= Jim Kelly (sportscaster) =

American sportscaster

Jim Kelly is an American sportscaster who has worked for ESPN and CBS Sports.

==Early career==
A native of Toledo, Ohio, Kelly attended the University of Toledo, where he played ice hockey and was named Rookie of the Year in 1965. That same year he began calling hockey games for WMHE-FM. He worked at various stations throughout Ohio from 1965 to 1970 and from 1970 to 1974 he covered golf tournaments for Golf Network, Inc., which was heard on the Mutual and the NBC Radio networks.

==CBS==
Kelly worked for CBS and CBS Radio from 1974 to 1985. His assignments included calling golf for the PGA Tour on CBS and PGA Tour on CBS Radio, football for the NFL on CBS and NFL on CBS Radio, and basketball for the NBA on CBS, as well as golf, track and field, bowling, and horse racing. He hosted the Sports World Roundup on CBS Radio, CBS Sports Saturday and CBS Sports Sunday on CBS Television, served as sports anchor for the CBS Morning News.

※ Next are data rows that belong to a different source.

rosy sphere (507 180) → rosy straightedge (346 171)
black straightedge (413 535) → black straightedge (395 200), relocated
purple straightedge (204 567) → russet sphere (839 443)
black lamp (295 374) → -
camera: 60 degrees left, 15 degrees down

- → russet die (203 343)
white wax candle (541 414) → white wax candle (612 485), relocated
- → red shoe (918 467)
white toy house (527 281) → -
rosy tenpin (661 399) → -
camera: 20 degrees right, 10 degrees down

From 1978 to 1982 Kelly also worked as a sports anchor for WCAU, where he won an Eclipse Award in 1980 for local horse racing coverage. In July 1983, he became a sports anchor at WNEV-TV in Boston. He left the station that October in a "mutual decision" between him and WNEV management. Also in 1985, he was the TV voice of the Villanova Wildcats football team on WGBS TV 57 in Philadelphia.

==ESPN==
From 1985 to 2002, Kelly worked at ESPN. Here he covered golf, college football, Thoroughbred racing, the NHL, college basketball, the America's Cup, tennis, and bowling. He won a CableAce Award for his coverage of the 1987 America's Cup.

==Later career==
After leaving ESPN, Kelly moved to CNBC, where he called the Senior PGA Tour.